Hit man Frankie Kitchen (Michelle Rodriguez) undergoes the ultimate femme-dom experience: he’s captured and involuntarily sex-changed by a vengeance-seeking mad doctor (Sigourney Weaver, excellent). Now a good-looking gunwoman with a pair of .45 automatics, she seeks payback against a gangster (Anthony LaPaglia) who set her up. The Assignment‘s director, the eminent Walter Hill of (48 Hours, and much more), shot it for what his producer termed a “responsible price”—”it became more responsible as the shoot went on.” The wet streets of Vancouver pose as the low-rent parts of San Francisco.

Hill knows how to make a thugs-vs.-trigger man film like few directors alive, as evidenced by his last movie, Bullet to the Head. But the controversial part of this fun winter’s tale should be obvious.

“The movie’s been attacked by quite a lot of people who haven’t seen it,” Hill says when reached by phone. “It’s a very lurid film. I was trying to do something like the episodes I did for TV’s Tales from the Crypt… I mean, a nasty little story. It has nothing to do with the transgendered. There are people who have a mental predisposition to change their sex. Frank Kitchen certainly does not have a predisposition—nor is he altered inside his head. He stays a guy with a guy’s attitude.”

Hill breaks this movie up into comic book frames—recalling the original framing concept he used in his seminal The Warriors (1979), and which Ang Lee used in The Hulk (2003). “When people say ‘comic book movie’ they usually mean something stupid,” Hills says. “But it’s an unusually liberating kind of genre—you can tell stories in shorthand and cut to the chase. It’s a genre in which not everybody has to be nice.”

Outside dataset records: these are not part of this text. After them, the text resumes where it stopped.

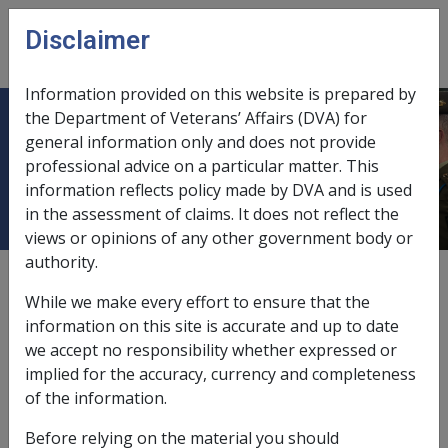
Skip to main content
Disclaimer
CLIK
Open
menu
Information provided on this website is prepared by
the Department of Veterans’ Affairs (DVA) for
Malignant Neoplasm of the Liver
general information only and does not provide
professional advice on a particular matter. This
B032
information reflects policy made by DVA and is used
in the assessment of claims. It does not reflect the
views or opinions of any other government body or
authority.
ICD Body System
Neoplasms [140 - 239]
While we make every effort to ensure that the
Date amended:
information on this site is accurate and up to date
7 May 2020
we accept no responsibility whether expressed or
External
Statements Of Principles
implied for the accuracy, currency and completeness
of the information.
Current RMA Instruments
Before relying on the material you should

The Assignment features the best performance any director has got from Michelle Rodriguez. “One of the first things Sigourney said after she saw it was to exclaim how good Michelle was. I believed in Michelle from the moment I saw her. You can’t do a movie that’s about a human body without confronting the material and being exhibitionistic. It took a lot of courage. She’s a brave girl, a brave actor. “

In Hill’s cult classic, The Warriors, a cohort of nine from a Coney Island gang must traverse New York—from the Bronx to their home turf in Brooklyn’s Coney Island—during an epically long night. The phantasmagorical thugs they encounter, including the horrifying Baseball Furies, put this opus right on the edge of science fiction. Yet The Warriors is based on a very early history of war, Xenophon’s Anabasis. The style of this wild and rousing film anticipates every superhero movie to be made in the following years. It’s the first movie really made in Gotham City. The Warriors‘ vistas of greasy iron and neon scribbles of graffiti were captured in New York City during some very unpacified times. The shoot wasn’t too troubled, however.

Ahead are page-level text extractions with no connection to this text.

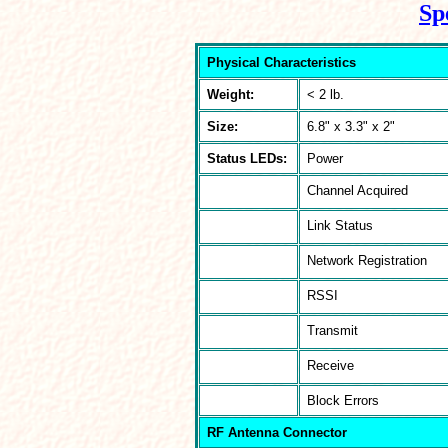
Sp
Physical Characteristics
Weight:
< 2 lb.
Size:
6.8" x 3.3" x 2"
Status LEDs:
Power
Channel Acquired
Link Status
Network Registration
RSSI
Transmit
Receive
Block Errors
RF Antenna Connector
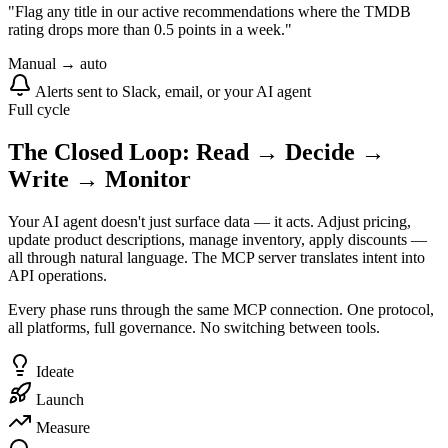
"Flag any title in our active recommendations where the TMDB
rating drops more than 0.5 points in a week."
Manual → auto
Alerts sent to Slack, email, or your AI agent
Full cycle
The Closed Loop: Read → Decide →
Write → Monitor
Your AI agent doesn't just surface data — it acts. Adjust pricing,
update product descriptions, manage inventory, apply discounts —
all through natural language. The MCP server translates intent into
API operations.
Every phase runs through the same MCP connection. One protocol,
all platforms, full governance. No switching between tools.
Ideate
Launch
Measure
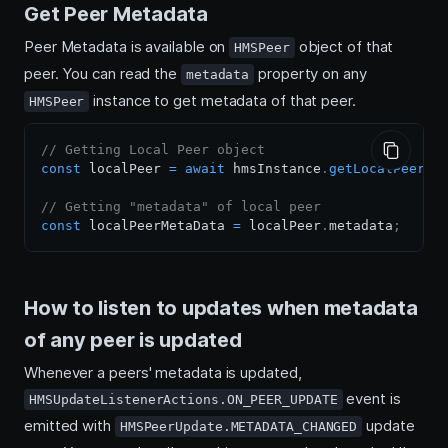
Get Peer Metadata
Peer Metadata is available on
object of that
HMSPeer
peer. You can read the
property on any
metadata
instance to get metadata of that peer.
HMSPeer
// Getting Local Peer object
const
 localPeer 
=
await
 hmsInstance
.
getLocalPeer
(
)
// Getting "metadata" of local peer
const
 localPeerMetaData 
=
 localPeer
.
metadata
;
How to listen to updates when metadata
of any peer is updated
Whenever a peers' metadata is updated,
event is
HMSUpdateListenerActions.ON_PEER_UPDATE
emitted with
update
HMSPeerUpdate.METADATA_CHANGED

“We had resistance from real gangs, especially in Brooklyn,” Hill says. “They could never get an idea this was a movie. At times, they threw rocks. Up on the elevated subway tracks, they’d urinate down at the actors. The police were great with us—they did the best they could.”

Talk of remaking The Warriors has gone on for years. “I did my version,” Hill said, without resentment. “Nobody wants to make a period movie out of it. It was a slightly futuristic fantasy. The movie has hung on so well with the hip-hop crowd, they talk about tying it into the more modern music scene. At the time, it was a very big deal that one gang member had a gun. Jesus, nowadays they have submachine guns, it’s sad to say.”

Now in his mid-70s, Hill has a chance to consider his career. He doesn’t mind being called a “neo-noir” director. “I prefer action director. ‘Action director’ used to be demeaning. As opposed to a dramatic director, the action guys were on the back porch. But I liked the company you kept. I don’t work much anymore. I’m an old guy, but I like to keep my hand in. I did studio films, and tried to make a second or third movie that was kind of smaller…personal. Some of those never found an audience. I don’t rewatch them. Once I’m done with them, I’m done. As Truffaut said, films are never finished, they’re always abandoned.